6. Take on active interests
Bridge clubs and craft groups are good for exercising the brain, but try to balance them with other activities that get your blood pumping. If there are sports such as bowling, curling or golfing that you enjoy and can do safely, make it a priority to participate in them regularly.
Consult your local health department, seniors’ centre, YMCA/YWCA and fitness clubs to see what they have to offer. The Heart and Stroke Foundation, Arthritis Society and Osteoporosis Canada often have great programs, resources and events to keep you active. Consider training for a fundraising walk—you’ll gain the physical benefits and be supporting a good cause.
7. Be flexible
As we grow older, the tissues around our joints thicken, reducing flexibility. Stretching helps fight the stiffness that sets in. A good time to stretch is after you’ve been on a walk or treadmill and your muscles are warmed up and your joints are limber.
Yoga classes are a great way to get into stretching with supervision. Some yoga studios have special classes for older adults. Once you learn how to do the moves, you can practise them at home as well.
8. Make visits active
When friends and family visit, we tend to spend a lot of time sitting at the table eating or on the sofa chatting. Why not plan visits around an activity, like a visit to a gallery or museum, an easy bike ride, trip to the park or outdoor picnic?
Play games with younger members of the family, especially the little ones who are easier to keep up with. Meet friends outside of the home and visit architectural attractions or go on scenic tours.
9. Start a walking group
Walking groups have so many benefits: they motivate us to get out more often, they provide us with new friendships and socialization and they make exercise fun. Choose a group that’s at your speed and go with friends who can keep up with you. Walks should be brisk and bring up your heart rate, not just leisurely strolls. Consider taking up mall-walking when the weather’s not great for outdoor activities.
10. Stand up for active living!
When you are seated, the muscles in your legs and lower body are relaxed, your circulation slows and you burn fewer calories. You burn twice as many calories standing as sitting, even if you’re not moving! Try to find ways to get up when you are reading or watching TV. Walk around for a few minutes and drink a glass of water to take a break from sitting. Try to avoid watching TV for more than two hours a day. If possible, put a treadmill in front of the TV and walk while you watch.
The National Institutes of Health reports that in one study, participants aged 80 years and older went from being dependant on a walker to walking with a cane in less than three months, just by doing simple muscle-toning exercises.
“Inactivity physiology” is a hot new area of research in medicine and fitness.
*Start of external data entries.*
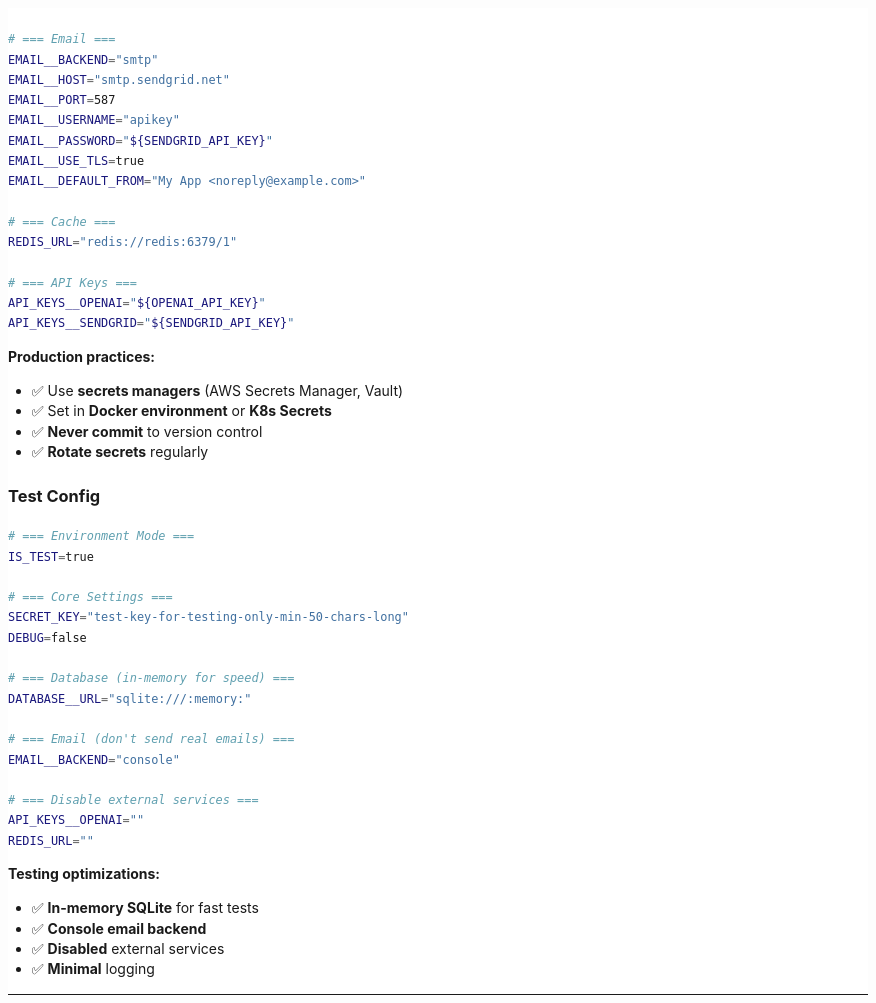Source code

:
 ```bash title="Production Environment Variables"

# === Email ===
EMAIL__BACKEND="smtp"
EMAIL__HOST="smtp.sendgrid.net"
EMAIL__PORT=587
EMAIL__USERNAME="apikey"
EMAIL__PASSWORD="${SENDGRID_API_KEY}"
EMAIL__USE_TLS=true
EMAIL__DEFAULT_FROM="My App <noreply@example.com>"

# === Cache ===
REDIS_URL="redis://redis:6379/1"

# === API Keys ===
API_KEYS__OPENAI="${OPENAI_API_KEY}"
API_KEYS__SENDGRID="${SENDGRID_API_KEY}"
```

**Production practices:**
- ✅ Use **secrets managers** (AWS Secrets Manager, Vault)
- ✅ Set in **Docker environment** or **K8s Secrets**
- ✅ **Never commit** to version control
- ✅ **Rotate secrets** regularly

### Test Config

```bash title="Test Environment (pytest.ini or CI)"
# === Environment Mode ===
IS_TEST=true

# === Core Settings ===
SECRET_KEY="test-key-for-testing-only-min-50-chars-long"
DEBUG=false

# === Database (in-memory for speed) ===
DATABASE__URL="sqlite:///:memory:"

# === Email (don't send real emails) ===
EMAIL__BACKEND="console"

# === Disable external services ===
API_KEYS__OPENAI=""
REDIS_URL=""
```

**Testing optimizations:**
- ✅ **In-memory SQLite** for fast tests
- ✅ **Console email backend**
- ✅ **Disabled** external services
- ✅ **Minimal** logging

---

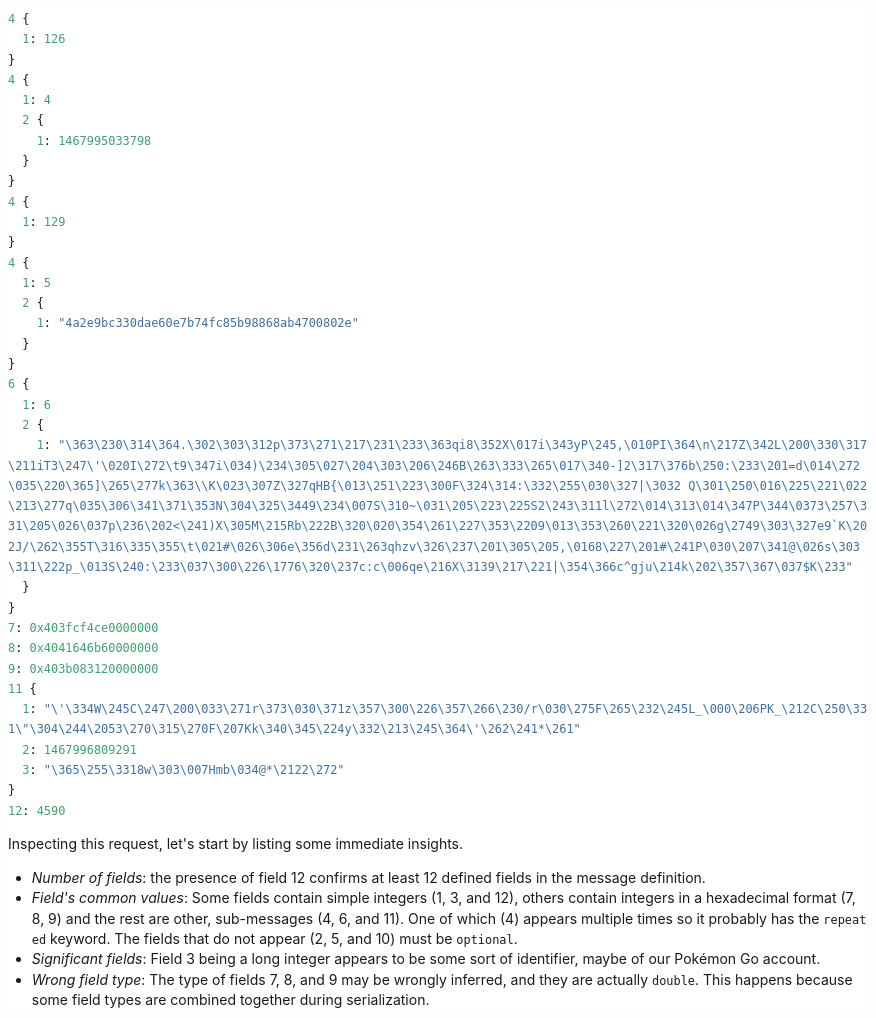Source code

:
 ```protobuf
4 {
  1: 126
}
4 {
  1: 4
  2 {
    1: 1467995033798
  }
}
4 {
  1: 129
}
4 {
  1: 5
  2 {
    1: "4a2e9bc330dae60e7b74fc85b98868ab4700802e"
  }
}
6 {
  1: 6
  2 {
    1: "\363\230\314\364.\302\303\312p\373\271\217\231\233\363qi8\352X\017i\343yP\245,\010PI\364\n\217Z\342L\200\330\317\211iT3\247\'\020I\272\t9\347i\034)\234\305\027\204\303\206\246B\263\333\265\017\340-]2\317\376b\250:\233\201=d\014\272\035\220\365]\265\277k\363\\K\023\307Z\327qHB{\013\251\223\300F\324\314:\332\255\030\327|\3032 Q\301\250\016\225\221\022\213\277q\035\306\341\371\353N\304\325\3449\234\007S\310~\031\205\223\225S2\243\311l\272\014\313\014\347P\344\0373\257\331\205\026\037p\236\202<\241)X\305M\215Rb\222B\320\020\354\261\227\353\2209\013\353\260\221\320\026g\2749\303\327e9`K\202J/\262\355T\316\335\355\t\021#\026\306e\356d\231\263qhzv\326\237\201\305\205,\0168\227\201#\241P\030\207\341@\026s\303\311\222p_\013S\240:\233\037\300\226\1776\320\237c:c\006qe\216X\3139\217\221|\354\366c^gju\214k\202\357\367\037$K\233"
  }
}
7: 0x403fcf4ce0000000
8: 0x4041646b60000000
9: 0x403b083120000000
11 {
  1: "\'\334W\245C\247\200\033\271r\373\030\371z\357\300\226\357\266\230/r\030\275F\265\232\245L_\000\206PK_\212C\250\331\"\304\244\2053\270\315\270F\207Kk\340\345\224y\332\213\245\364\'\262\241*\261"
  2: 1467996809291
  3: "\365\255\3318w\303\007Hmb\034@*\2122\272"
}
12: 4590
```

Inspecting this request, let's start by listing some immediate insights.

- *Number of fields*: the presence of field 12 confirms at least 12 defined fields in the message definition.
- *Field's common values*: Some fields contain simple integers (1, 3, and 12), others contain integers in a hexadecimal format (7, 8, 9) and the rest are other, sub-messages (4, 6, and 11). One of which (4) appears multiple times so it probably has the `repeated` keyword. The fields that do not appear (2, 5, and 10) must be `optional`. 
- *Significant fields*: Field 3 being a long integer appears to be some sort of identifier, maybe of our Pokémon Go account.
- *Wrong field type*: The type of fields 7, 8, and 9 may be wrongly inferred, and they are actually `double`. This happens because some field types are combined together during serialization.
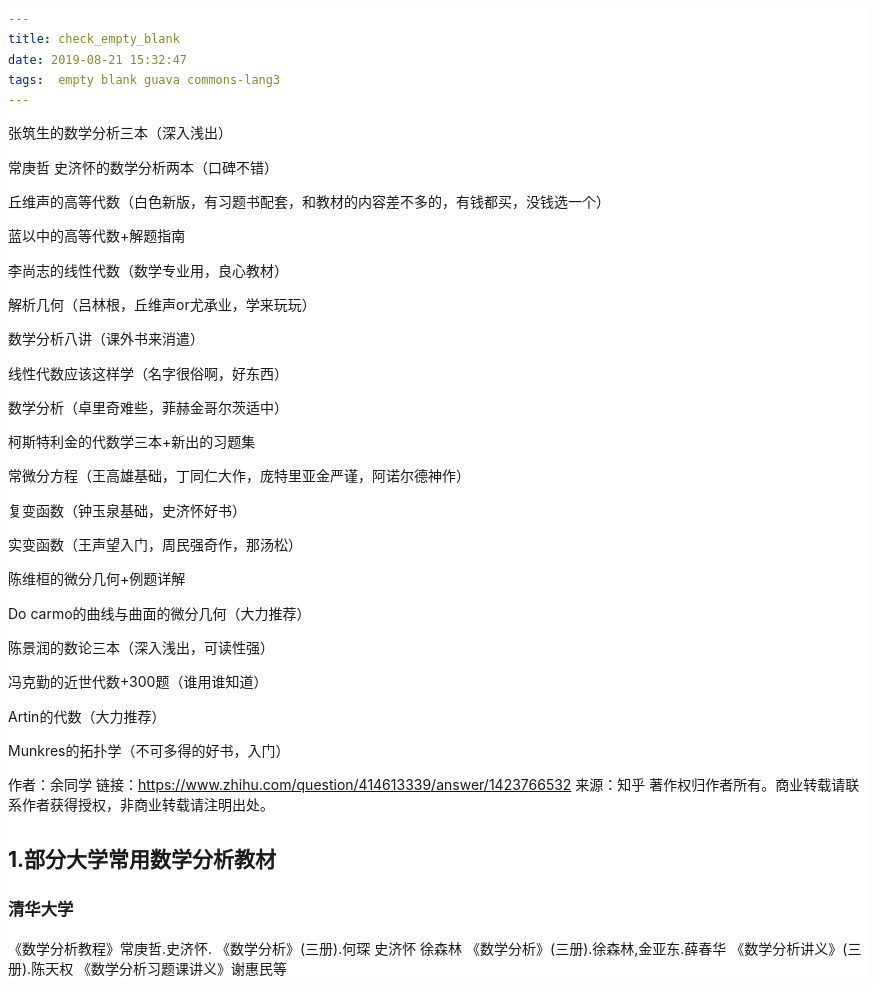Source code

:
 ```yaml
---
title: check_empty_blank
date: 2019-08-21 15:32:47
tags:  empty blank guava commons-lang3
---
```




张筑生的数学分析三本（深入浅出）

常庚哲 史济怀的数学分析两本（口碑不错）

丘维声的高等代数（白色新版，有习题书配套，和教材的内容差不多的，有钱都买，没钱选一个）

蓝以中的高等代数+解题指南

李尚志的线性代数（数学专业用，良心教材）

解析几何（吕林根，丘维声or尤承业，学来玩玩）

数学分析八讲（课外书来消遣）

线性代数应该这样学（名字很俗啊，好东西）

数学分析（卓里奇难些，菲赫金哥尔茨适中）

柯斯特利金的代数学三本+新出的习题集

常微分方程（王高雄基础，丁同仁大作，庞特里亚金严谨，阿诺尔德神作）

复变函数（钟玉泉基础，史济怀好书）

实变函数（王声望入门，周民强奇作，那汤松）

陈维桓的微分几何+例题详解

Do carmo的曲线与曲面的微分几何（大力推荐）

陈景润的数论三本（深入浅出，可读性强）

冯克勤的近世代数+300题（谁用谁知道）

Artin的代数（大力推荐）

Munkres的拓扑学（不可多得的好书，入门）



作者：余同学
链接：https://www.zhihu.com/question/414613339/answer/1423766532
来源：知乎
著作权归作者所有。商业转载请联系作者获得授权，非商业转载请注明出处。

## 1.部分大学常用数学分析教材

### 清华大学

《数学分析教程》常庚哲.史济怀.
《数学分析》(三册).何琛 史济怀 徐森林
《数学分析》(三册).徐森林,金亚东.薛春华
《数学分析讲义》(三册).陈天权
《数学分析习题课讲义》谢惠民等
New studies suggest that long periods of inactivity (such as sitting in front of the TV) are harmful to your health, regardless of whether you do moderate to vigorous exercise. So remember, the more you move, the better you’ll feel!
How many steps does it take?
- Less than 5,000/day = sedentary
- 5,000–7,499/day = low active
- 7,500–9,999/day = somewhat active
- 10,000/day = active
- More than 12,500/day = highly active
Source: Catrine Tudor-Locke, Arizona State University. Affiliate Scholar, Canadian Fitness and Lifestyle Research Institute.
Tips for healthy stretching
- Warm up for 10–15 minutes before stretching.
- If a stretch begins to hurt, stop!
- Hold each stretch for 20 seconds.
- Don’t bounce during a stretch; stay relaxed.
- Breathe deeply.
Use common sense
- Don’t do vigorous activity outdoors when it’s hot or smoggy.
- Drink lots of water when you exercise.
- Stick to familiar areas when you go on your walks.
- Tell your doctor and family members that you are taking up new activities and exercises.
- Wear suitable clothing to protect you from the sun, wind and rain.